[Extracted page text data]
'''

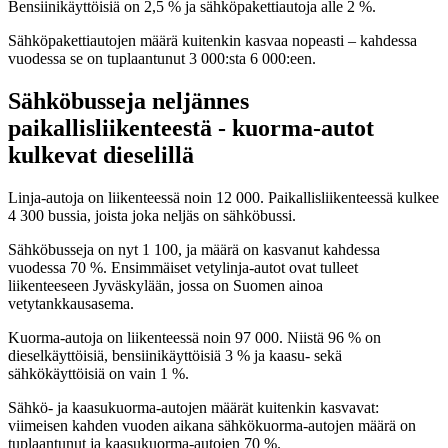
Bensiinikäyttöisiä on 2,5 % ja sähköpakettiautoja alle 2 %.
Sähköpakettiautojen määrä kuitenkin kasvaa nopeasti – kahdessa
vuodessa se on tuplaantunut 3 000:sta 6 000:een.
Sähköbusseja neljännes
paikallisliikenteestä - kuorma-autot
kulkevat dieselillä
Linja-autoja on liikenteessä noin 12 000. Paikallisliikenteessä kulkee
4 300 bussia, joista joka neljäs on sähköbussi.
Sähköbusseja on nyt 1 100, ja määrä on kasvanut kahdessa
vuodessa 70 %. Ensimmäiset vetylinja-autot ovat tulleet
liikenteeseen Jyväskylään, jossa on Suomen ainoa
vetytankkausasema.
Kuorma-autoja on liikenteessä noin 97 000. Niistä 96 % on
dieselkäyttöisiä, bensiinikäyttöisiä 3 % ja kaasu- sekä
sähkökäyttöisiä on vain 1 %.
Sähkö- ja kaasukuorma-autojen määrät kuitenkin kasvavat:
viimeisen kahden vuoden aikana sähkökuorma-autojen määrä on
tuplaantunut ja kaasukuorma-autojen 70 %.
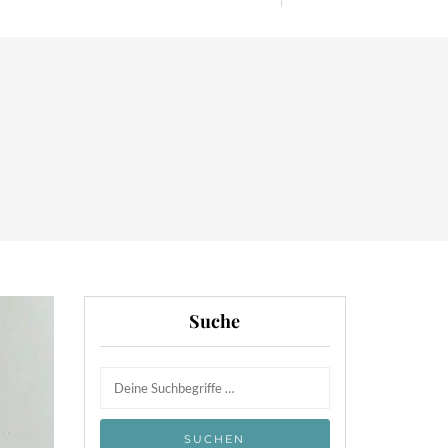
Suche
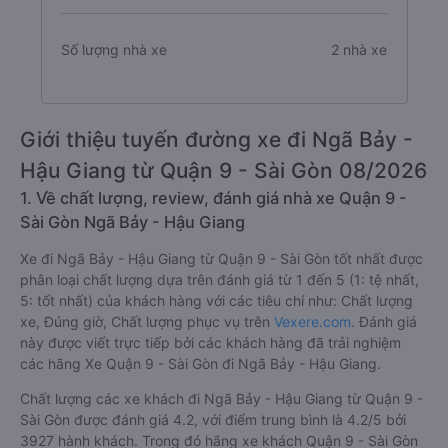
Số lượng nhà xe
2 nhà xe
Giới thiệu tuyến đường xe đi Ngã Bảy -
Hậu Giang từ Quận 9 - Sài Gòn 08/2026
1. Về chất lượng, review, đánh giá nhà xe Quận 9 -
Sài Gòn Ngã Bảy - Hậu Giang
Xe đi Ngã Bảy - Hậu Giang từ Quận 9 - Sài Gòn tốt nhất được
phân loại chất lượng dựa trên đánh giá từ 1 đến 5 (1: tệ nhất,
5: tốt nhất) của khách hàng với các tiêu chí như: Chất lượng
xe, Đúng giờ, Chất lượng phục vụ trên
Vexere.com
. Đánh giá
này được viết trực tiếp bởi các khách hàng đã trải nghiệm
các hãng Xe Quận 9 - Sài Gòn đi Ngã Bảy - Hậu Giang.
Chất lượng các xe khách đi Ngã Bảy - Hậu Giang từ Quận 9 -
Sài Gòn được đánh giá 4.2, với điểm trung bình là 4.2/5 bởi
3927 hành khách. Trong đó hãng xe khách Quận 9 - Sài Gòn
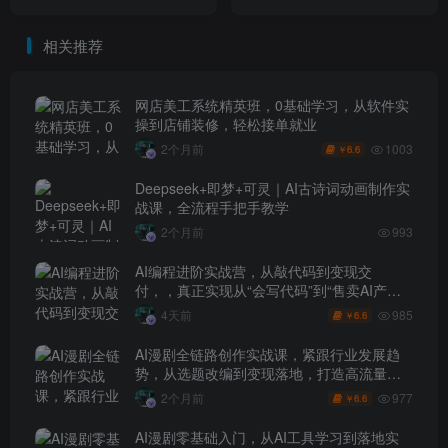
也能快速上手，玩转AI漫剧
教学，轻松实现漫剧账号稳
创作变现
定变现
相关推荐
网店美工系统精英班，0基础学习，从软件实
操到店铺装修，轻松接单就业
1003
2个月前
6.6
￥
Deepseek+即梦+可灵｜AI古诗词动画制作实
战课，全流程手把手教学
2个月前
993
AI编程进阶实战营，从敲代码到变现交
付，，真正实现从“会写代码”到“售卖AI产品
盈利”的跨越
985
4天前
6.6
￥
AI漫剧全链路创作实战课，紧跟行业发展趋
势，从选题改编到变现落地，打造高流量优
质作品
977
2个月前
6.6
￥
AI漫剧零基础入门，从AI工具学习到落地实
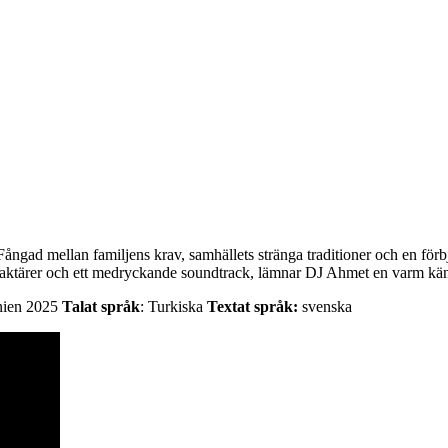
gad mellan familjens krav, samhällets stränga traditioner och en förbju
aktärer och ett medryckande soundtrack, lämnar DJ Ahmet en varm käns
ien 2025
Talat språk
: Turkiska
Textat språk:
svenska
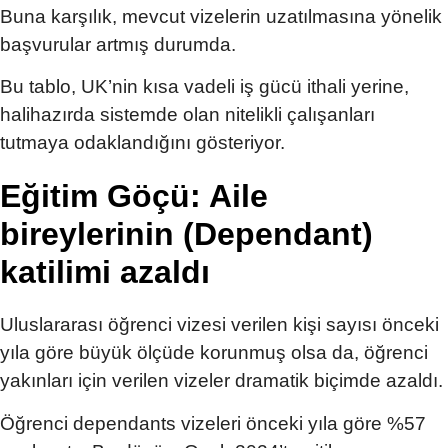
Buna karşılık, mevcut vizelerin uzatılmasına yönelik
başvurular artmış durumda.
Bu tablo, UK’nin kısa vadeli iş gücü ithali yerine,
halihazırda sistemde olan nitelikli çalışanları
tutmaya odaklandığını gösteriyor.
Eğitim Göçü: Aile
bireylerinin (Dependant)
katilimi azaldı
Uluslararası öğrenci vizesi verilen kişi sayısı önceki
yıla göre büyük ölçüde korunmuş olsa da, öğrenci
yakınları için verilen vizeler dramatik biçimde azaldı.
Öğrenci dependants vizeleri önceki yıla göre %57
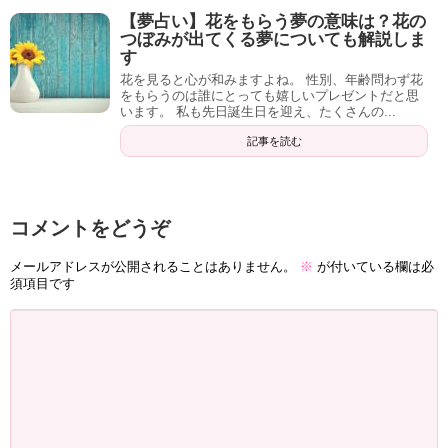
【夢占い】花をもらう夢の意味は？花の
つぼみが出てくる夢についても解説しま
す
もし電話にも抵抗がある方は、ご検討いただけますと
花を見ると心が和みますよね。 性別、年齢問わず花
幸いです。
をもらうのは誰にとっても嬉しいプレゼントだと思
います。 私も先日誕生日を迎え、たくさんの...
メール占いの詳細・受付はこちらから！
記事を読む
（「ココナラ」というサイトに飛びます）
コメントをどうぞ
メールアドレスが公開されることはありません。
※
が付いている欄は必
須項目です
さらに、ココナラでは定期的に
「300円分無料クーポ
ン」
が登録しているメールアドレスに届きます。
これを利用すればさらにお得にご利用いただけます
よ！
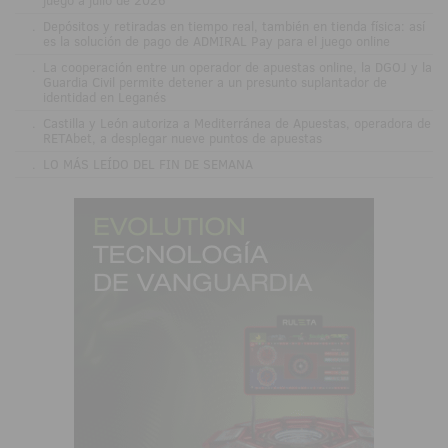
.
Depósitos y retiradas en tiempo real, también en tienda física: así
es la solución de pago de ADMIRAL Pay para el juego online
.
La cooperación entre un operador de apuestas online, la DGOJ y la
Guardia Civil permite detener a un presunto suplantador de
identidad en Leganés
.
Castilla y León autoriza a Mediterránea de Apuestas, operadora de
RETAbet, a desplegar nueve puntos de apuestas
.
LO MÁS LEÍDO DEL FIN DE SEMANA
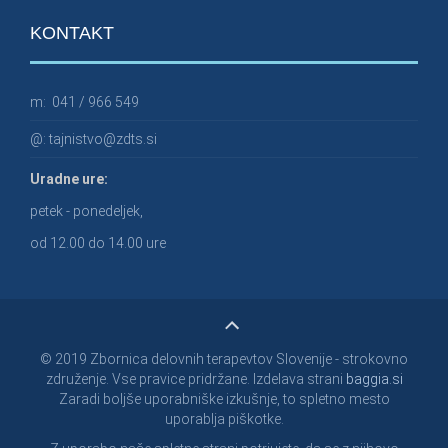
KONTAKT
m:
041 / 966 549
@:
tajnistvo@zdts.si
Uradne ure:
petek - ponedeljek,
od 12.00 do 14.00 ure
© 2019 Zbornica delovnih terapevtov Slovenije - strokovno
združenje. Vse pravice pridržane. Izdelava strani
baggia.si
Zaradi boljše uporabniške izkušnje, to spletno mesto
uporablja piškotke.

'''

Task prompt ▸ Exactly the lines above, from the one containing "kulkevat dieselillä" down to the one containing "Chất lượng các", are to be repeated, including both ends. Pictures are not part of the copy.

Written answer ▸
kulkevat dieselillä
Linja-autoja on liikenteessä noin 12 000. Paikallisliikenteessä kulkee
4 300 bussia, joista joka neljäs on sähköbussi.
Sähköbusseja on nyt 1 100, ja määrä on kasvanut kahdessa
vuodessa 70 %. Ensimmäiset vetylinja-autot ovat tulleet
liikenteeseen Jyväskylään, jossa on Suomen ainoa
vetytankkausasema.
Kuorma-autoja on liikenteessä noin 97 000. Niistä 96 % on
dieselkäyttöisiä, bensiinikäyttöisiä 3 % ja kaasu- sekä
sähkökäyttöisiä on vain 1 %.
Sähkö- ja kaasukuorma-autojen määrät kuitenkin kasvavat:
viimeisen kahden vuoden aikana sähkökuorma-autojen määrä on
tuplaantunut ja kaasukuorma-autojen 70 %.
Suche
Số lượng nhà xe
2 nhà xe
Giới thiệu tuyến đường xe đi Ngã Bảy -
Hậu Giang từ Quận 9 - Sài Gòn 08/2026
1. Về chất lượng, review, đánh giá nhà xe Quận 9 -
Sài Gòn Ngã Bảy - Hậu Giang
Xe đi Ngã Bảy - Hậu Giang từ Quận 9 - Sài Gòn tốt nhất được
phân loại chất lượng dựa trên đánh giá từ 1 đến 5 (1: tệ nhất,
5: tốt nhất) của khách hàng với các tiêu chí như: Chất lượng
xe, Đúng giờ, Chất lượng phục vụ trên
Vexere.com
. Đánh giá
này được viết trực tiếp bởi các khách hàng đã trải nghiệm
các hãng Xe Quận 9 - Sài Gòn đi Ngã Bảy - Hậu Giang.
Chất lượng các xe khách đi Ngã Bảy - Hậu Giang từ Quận 9 -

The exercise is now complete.